Pedro Granadillo, 71
Director

Mr. Granadillo has more than 40 years of biopharmaceutical industry experience with expertise in human resources, manufacturing, quality control, and corporate governance. From 1970 until his retirement in 2004, Mr. Granadillo held multiple leadership roles at Eli Lilly and Company, including Senior Vice President of Global Manufacturing and Human Resources and a member of the Executive Committee. He currently serves on the board of directors of Haemonetics Corporation, a position he has held since 2004, and Rocket Pharmaceuticals, Inc., a position he has held since January 2018. Mr. Granadillo has previously served on the boards of directors at Dendreon Corporation and Noven Pharmaceuticals, as well as NPS Pharmaceuticals, which was sold to Shire for $5.2 billion in 2015. He graduated from Purdue University with a Bachelor of Science in Industrial Engineering. We believe that Mr. Granadillo’s qualifications to sit on our board include his depth of knowledge of the pharmaceutical industry and his many years of experience serving on the boards of directors of healthcare companies.


George Migausky, 64
Director 

Mr. Migausky has more than 30 years of experience in the life sciences industry, having served as Chief Financial Officer for several public biopharmaceutical and clinical diagnostic companies. In 2017, Mr. Migausky served as interim Chief Financial Officer for Ocular Therapeutix, Inc. Prior to that, he served as Executive Vice President and Chief Financial Officer of Dyax Corp. a position he held from 2008 through the company’s acquisition by Shire for $6.4 billion in 2016. Before joining Dyax, Mr. Migausky served as Chief Financial Officer of Wellstat Management Company from 2007 to 2008; and Chief Financial Officer of IGEN International and BioVeris Corporation from 1986 through their acquisitions by F. Hoffman LaRoche in 2004 and 2007, respectively. Current directorships include Hyperion Catalysis International, a position he has held since 2008, and the Massachusetts Eye and Ear Institute, where he has served as a trustee since 2015. Mr. Migausky has previously served on the board of directors as Chair of the audit committee at Dimension Therapeutics, a position he held from 2015 until the company was acquired in 2017. Mr. Migausky received his BS from Boston College and his MBA from Babson College.


Gotham Makker, MD, 45
Director

Dr. Makker has 20 years of healthcare industry experience. Since 2005, Dr. Makker has served as Chief Executive Officer of Simran Investment Group, LLC, an equity investment fund. Prior to Simran, Dr. Makker was a healthcare portfolio manager and principal at Citadel Investment Group LLC, a position he held from 2002 to 2005. Prior to joining Citadel, Dr. Makker served as an analyst at Oracle Partners LP covering biotechnology and medical device sectors from 2000 to 2001. He began his financial career in 1999, as a senior analyst on the life sciences investment banking team at Hambrecht & Quist.
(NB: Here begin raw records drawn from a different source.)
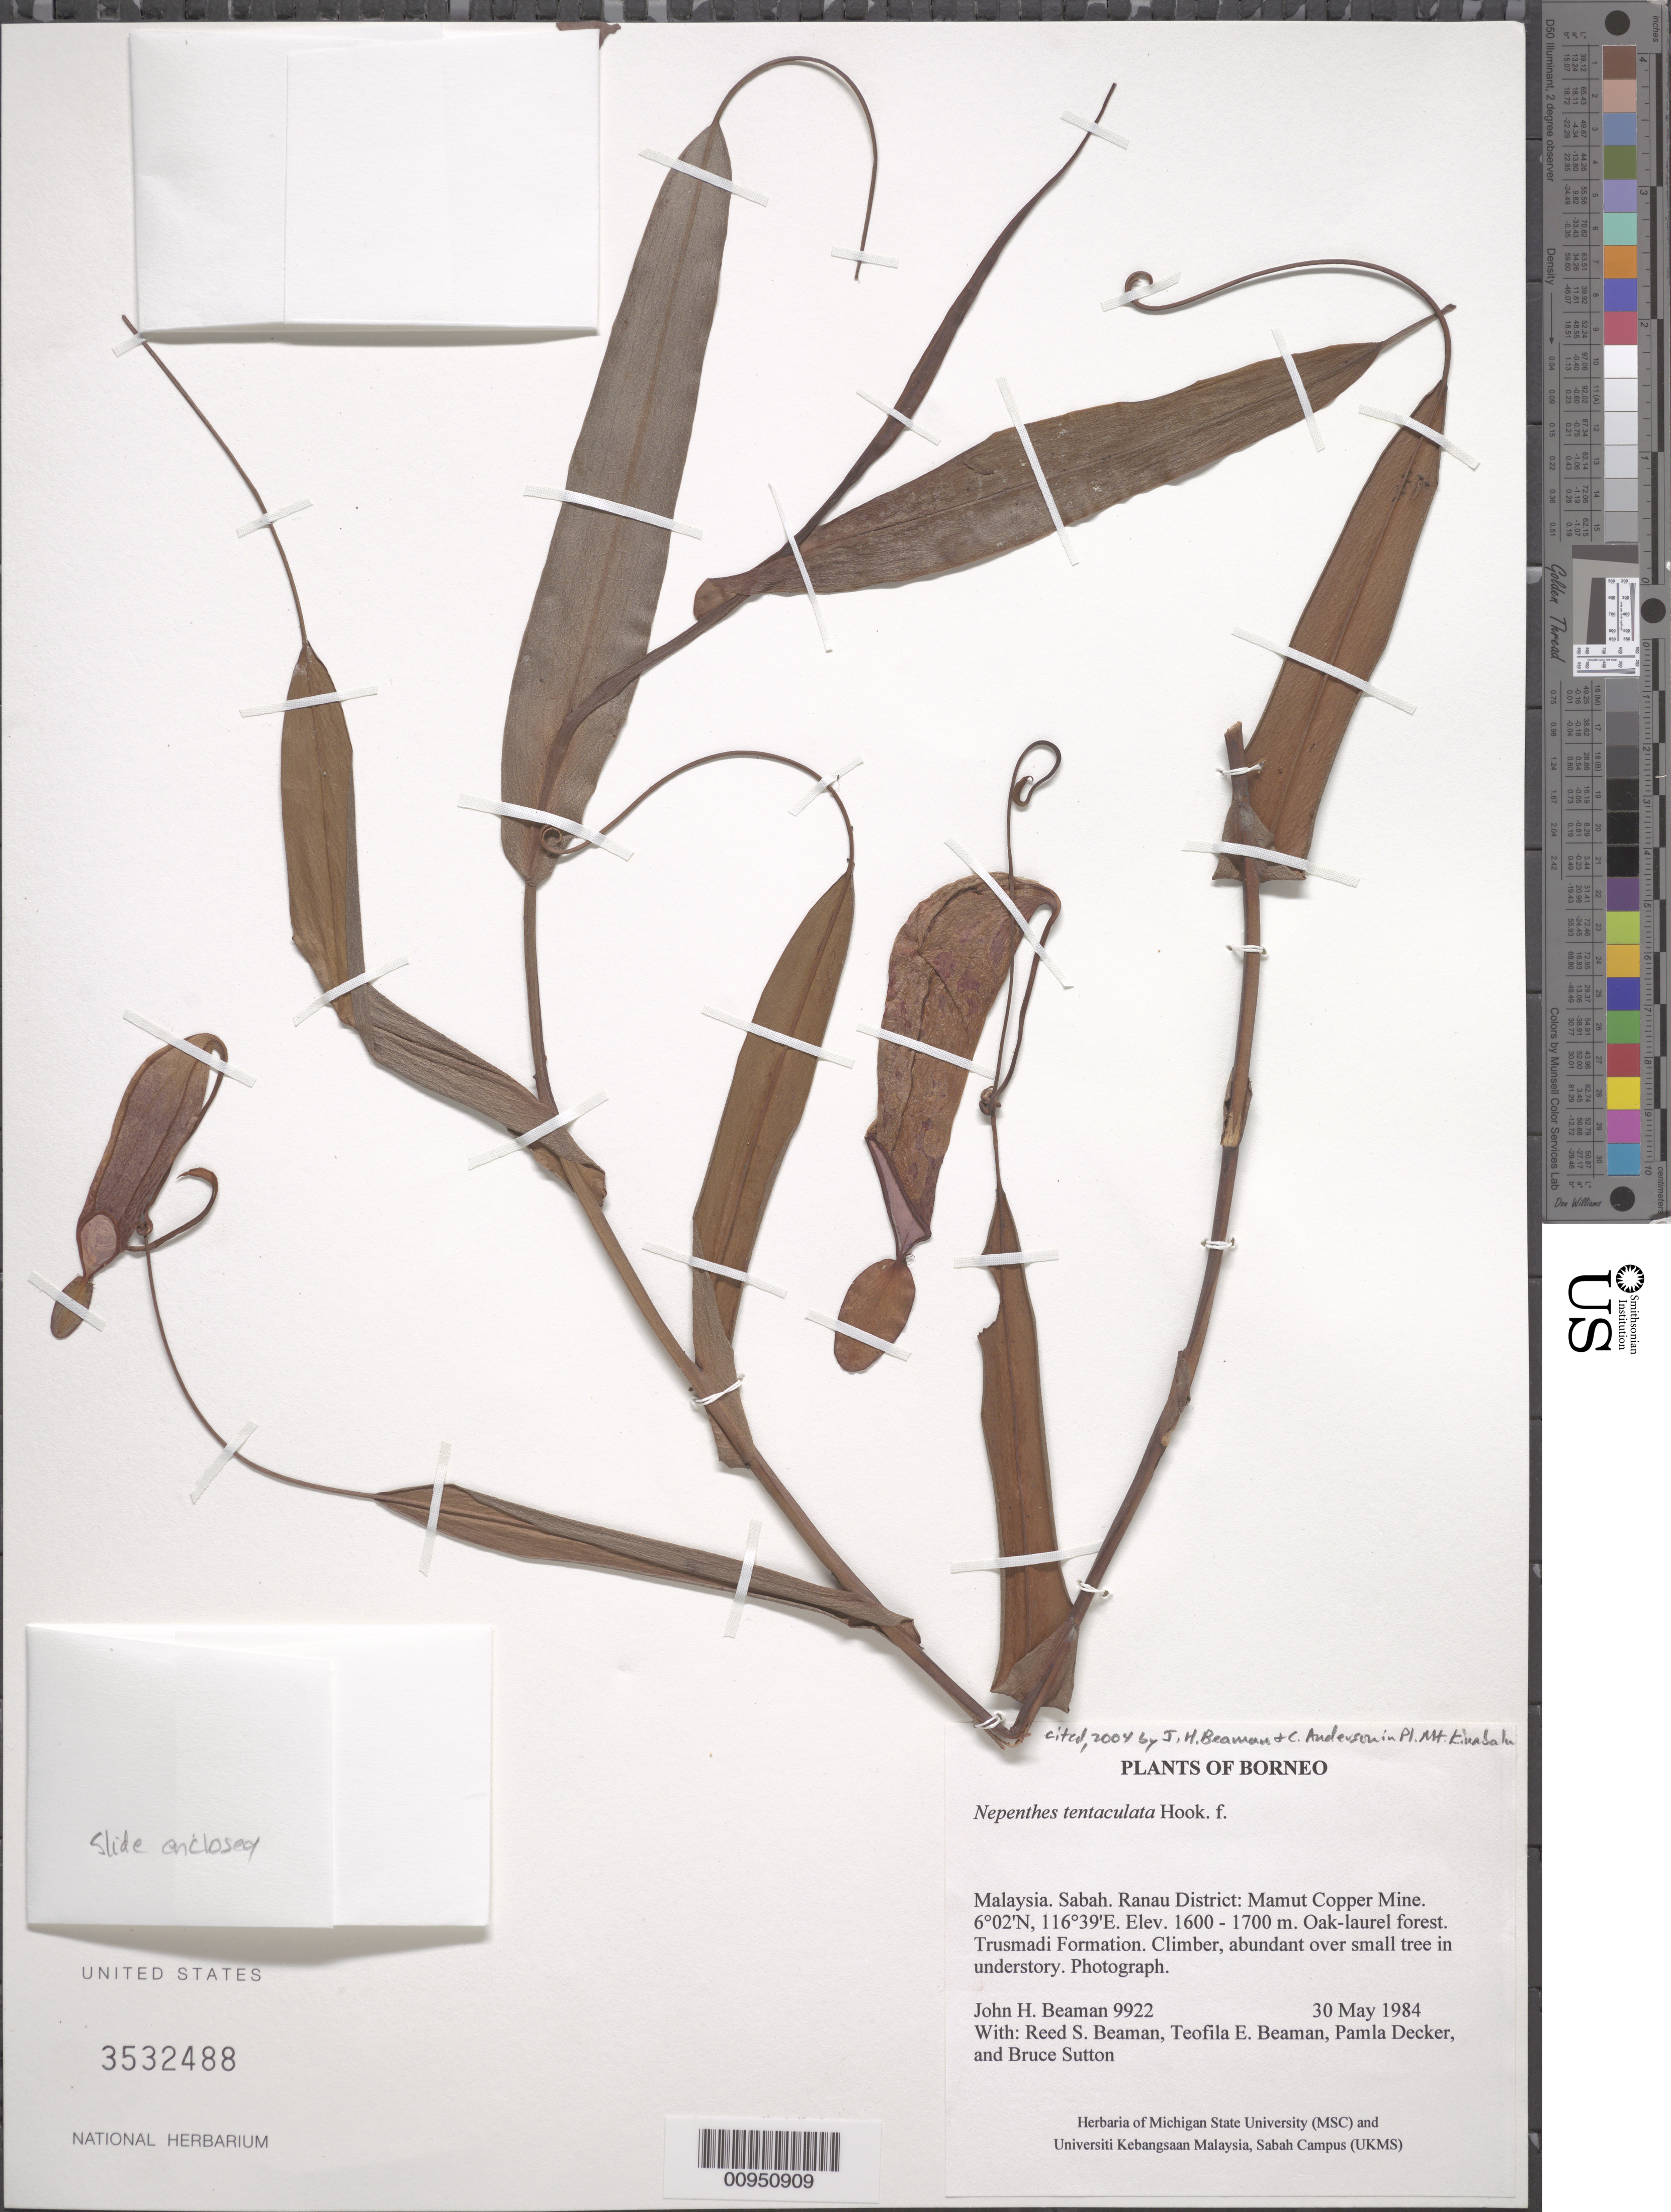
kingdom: Plantae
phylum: Tracheophyta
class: Magnoliopsida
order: Caryophyllales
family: Nepenthaceae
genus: Nepenthes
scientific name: Nepenthes tentaculata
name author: Hook. f.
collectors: J. H. Beaman, R. S. Beaman, T. E. Beaman, P. Decker & B. Sutton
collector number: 9922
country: Malaysia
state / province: Sabah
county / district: Ranau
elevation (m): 1600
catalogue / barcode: US 3532488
Current directorships include Rocket Pharmaceuticals, Inc., a position he has held since January 2018. Dr. Makker received an MD from the University of Nebraska Medical School and went on to complete the Sarnoff cardiovascular research fellowship at Columbia University, College of Physicians & Surgeons, and at Harvard Medical School, Brigham & Women’s Hospital.